WorkerCN reported that WeChat Pay has fully launched full “support for digital CNY” in all of the existing and new pilot areas. The solution will allow users to create digital yuan wallets in their names via the WeChat Pay-run WeBank service – allowing them to make and receive payments in the digital fiat using either the PBoC’s own app or WeChat Pay.
The move is a major boost for the token. WeChat is operated by the tech giant Tencent, and WeChat Pay, together with its rival Alipay (run by Alibaba), are estimated to account for 15% of China’s entire payments market.
Moreover, WeChat is more than a mere chat app with an e-pay platform attached – in China it is more akin to a digital ecosystem, comprising a vast array of online and digital services. WeChat Pay is the payment platform used in this ecosystem, and tapping into this represents a potentially major milestone for the digital yuan.
Many observers claim that Beijing is keen to break WeChat Pay and Alipay’s growing dominance of the payments market, particularly among younger people, but the PBoC has previously denied that this is the case.
Mu Changchun, the head of the PBoC’s Digital Currency Research Institute, said last year that WeChat Pay and PBoC were fundamentally different, explaining:
“WeChat Pay and other financial infrastructure systems are ‘wallets,’ while the digital yuan is a payment tool – in essence, the contents of a ‘wallet.’”
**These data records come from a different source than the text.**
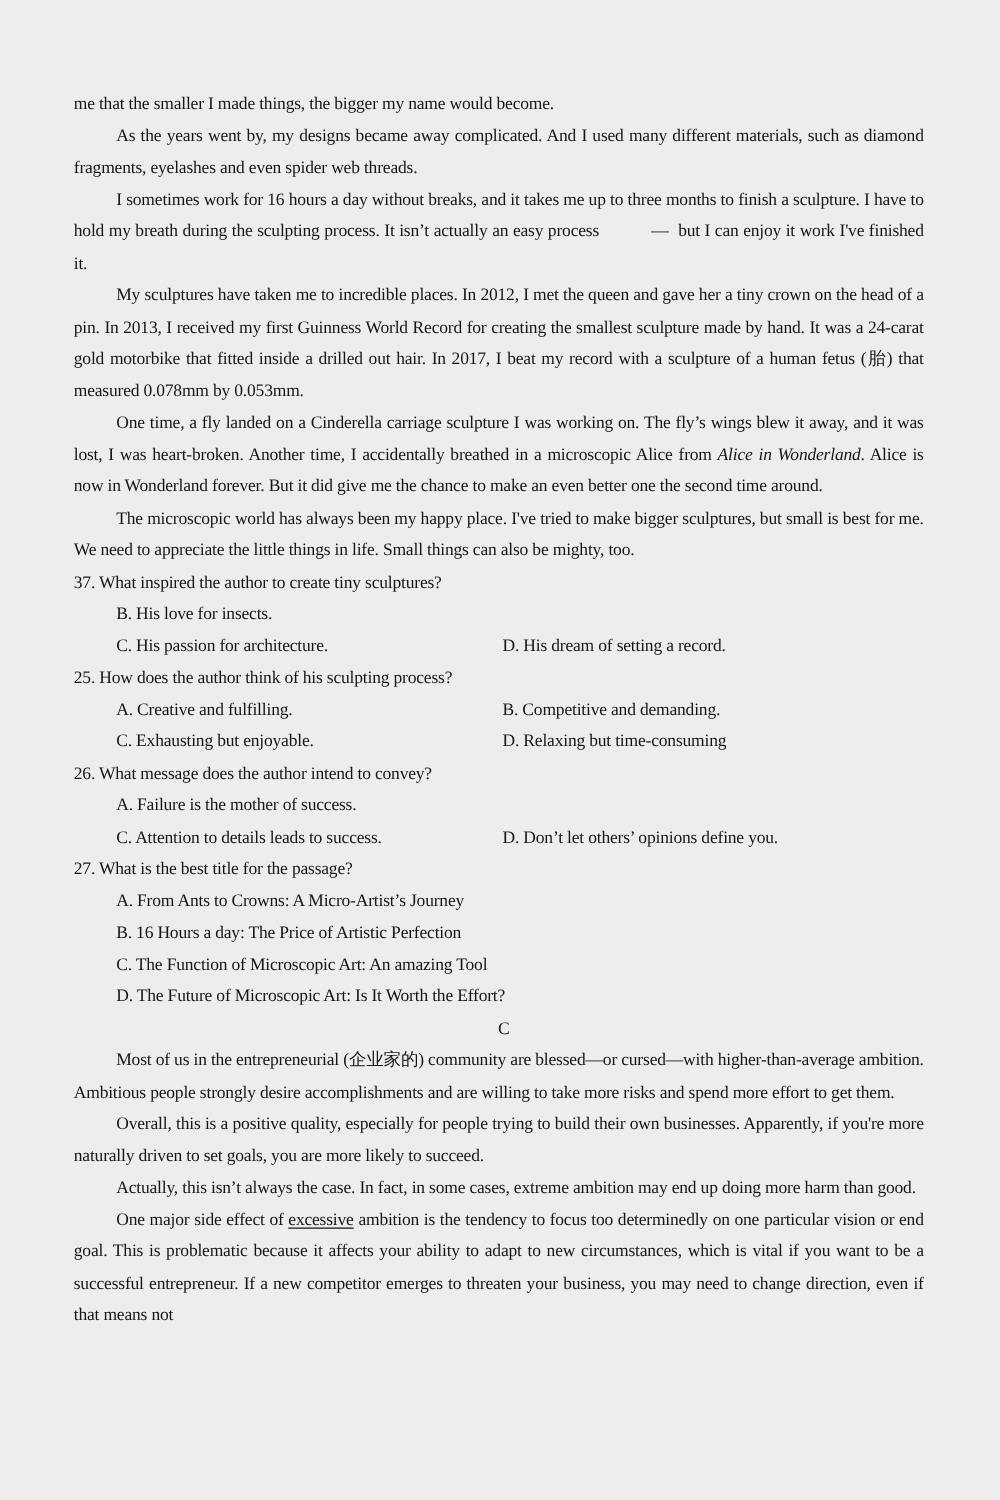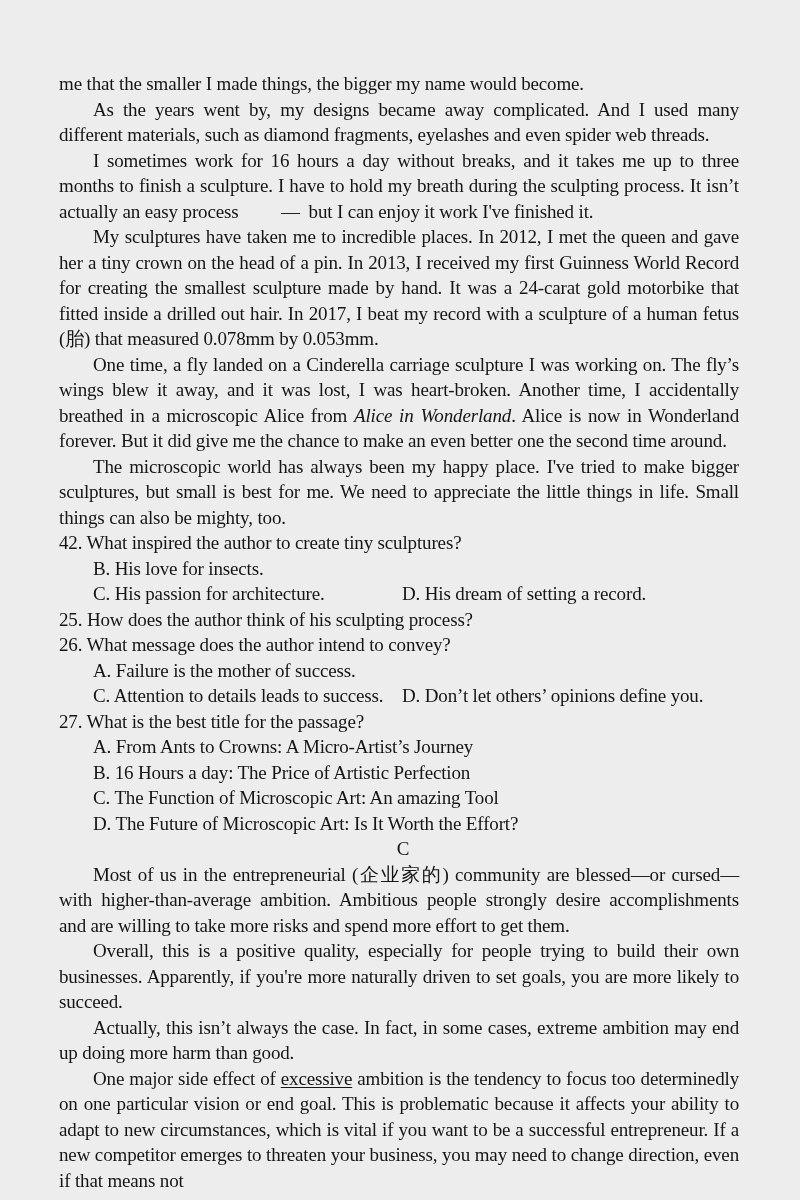"me that the smaller I" .page { font-size: 19px -> 14px }
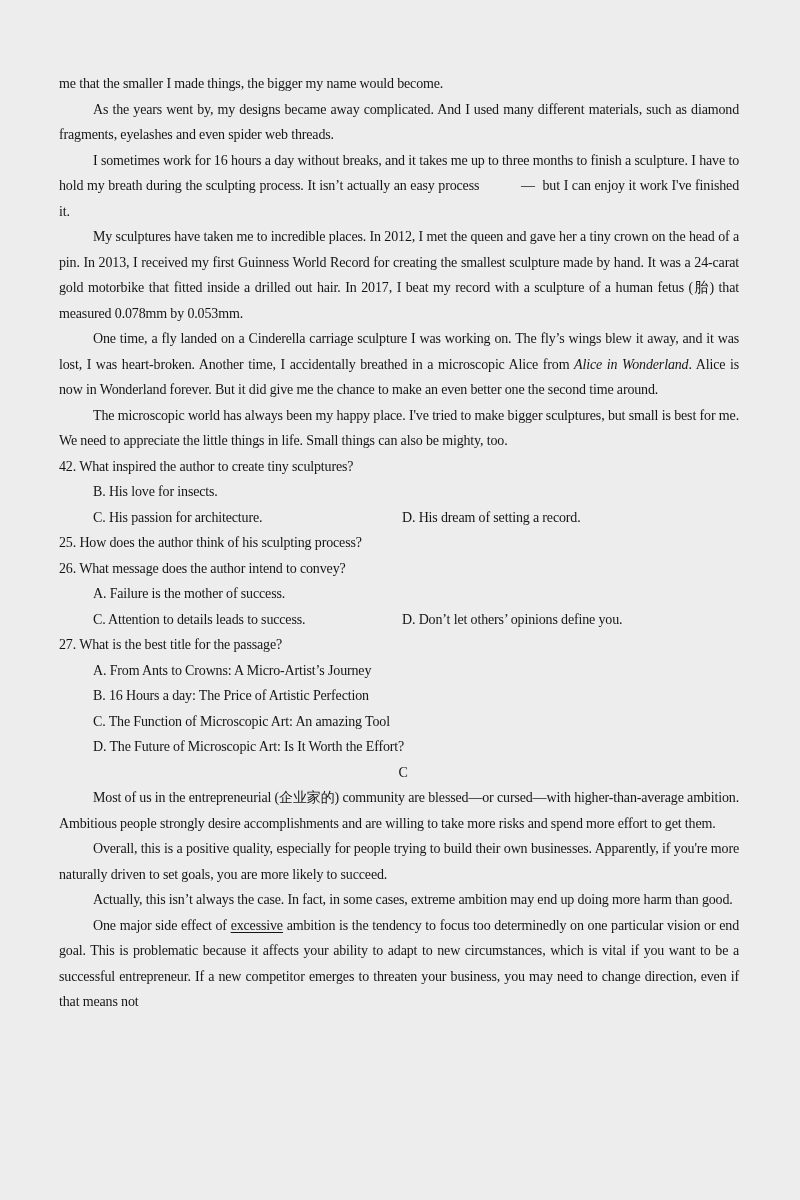"42. What inspired the author" div.q-stem { text: 42 -> 37 }
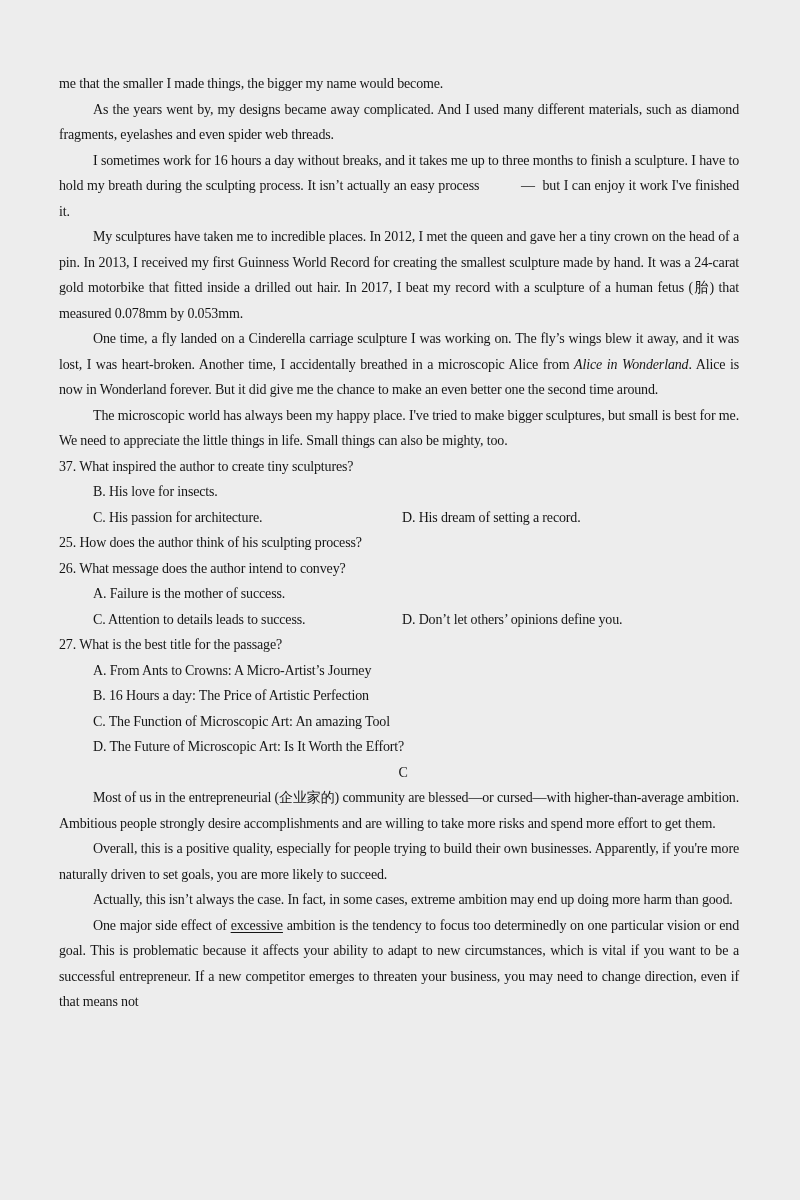"A. Creative and fulfilling." div.opts { html: none -> <div> <div> <span>A. Creative and fulfilling.</span> <span>B. Competitive and demanding.</span> </div> <div> <span>C. Exhausting but enjoyable.</span> <span>D. Relaxing but time-consuming</span> </div> </div> }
Having piloted the token at the Winter Olympics in February, Beijing is now keen to give the digital CNY another international test – albeit on Chinese soil.
The six cities in Zhejiang Province, including Hangzhou, that will host the Asian Games in September this year are set to be added to the pilot, with a view to allowing international athletes – and possibly spectators – to use the token.
The cities of Tianjin, Chongqing, Guangdong, Fuzhou, and Xiamen have also been added, while Beijing is continuing to use the digital token following the Winter Olympics.